━━━━━ Text provided

Charles H. Kimball (1852-1887) was an American architect from Maine.

Life
Kimball was born in Lovell in 1852, and was the son of a dentist.  His family moved to Portland when he was very young.  Kimball graduated from Portland High School in 1869.  By 1871 he was working for George M. Harding, a local architect.  In 1874 he left Portland for Lewiston and established a practice with George M. Coombs, a native of that city.  Kimball & Coombs dissolved later that year, and Kimball had opened his own office in Portland by 1875.  He practiced alone until 1887, his death.  He never married.

He is notable as one of the only Maine architects to embrace the Stick Style. His buildings in this mode include the original Deering High School, the Church of the New Jerusalem in Fryeburg, and the former Kezar Falls M. E. Church.

Architectural works

Kimball & Coombs, 1874
 1874 - Albert F. Ames House, 73 Talbot Ave, Rockland, Maine

C. H. Kimball, 1875-1887
 1875 - P. Fox Varnum Houses, Varnum St, Portland, Maine
 Demolished.
 1876 - James E. Wengren House, 11 Mellen St, Portland, Maine
 1877 - Deering High School, 432 Stevens Ave, Deering, Maine
 Demolished.

━━━━━━━━━━

Instruction 1
According to the text about Charles H. Kimball, what school did Kimball graduate from, and in what year?
Instruction 2
Lay out the part of the entries that opens with the line containing "version of bcv2" and runs through the end of the entries as a Markdown table with the columns Row and Line, leaving out blank lines.

━━━━━ Input for this task

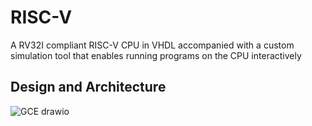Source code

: # RISC-V
A RV32I compliant RISC-V CPU in VHDL accompanied with a custom simulation tool that enables running programs on the CPU interactively

## Design and Architecture
![GCE drawio](https://github.com/HoussemNasri/RISC-V/assets/21198231/d7d408bb-68a4-481f-8eab-8e3bc765b8f0)

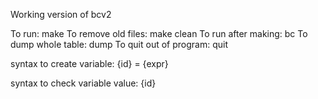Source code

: Working version of bcv2

To run: make
To remove old files: make clean
To run after making: bc
To dump whole table: dump
To quit out of program: quit

syntax to create variable:
{id} = {expr}

syntax to check variable value:
{id}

━━━━━━━━━━

Written reply 1
He graduated from Portland High School in 1869.

Written reply 2
| Row | Line |
|---|---|
| 1 | : Working version of bcv2 |
| 2 | To run: make |
| 3 | To remove old files: make clean |
| 4 | To run after making: bc |
| 5 | To dump whole table: dump |
| 6 | To quit out of program: quit |
| 7 | syntax to create variable: |
| 8 | {id} = {expr} |
| 9 | syntax to check variable value: |
| 10 | {id} |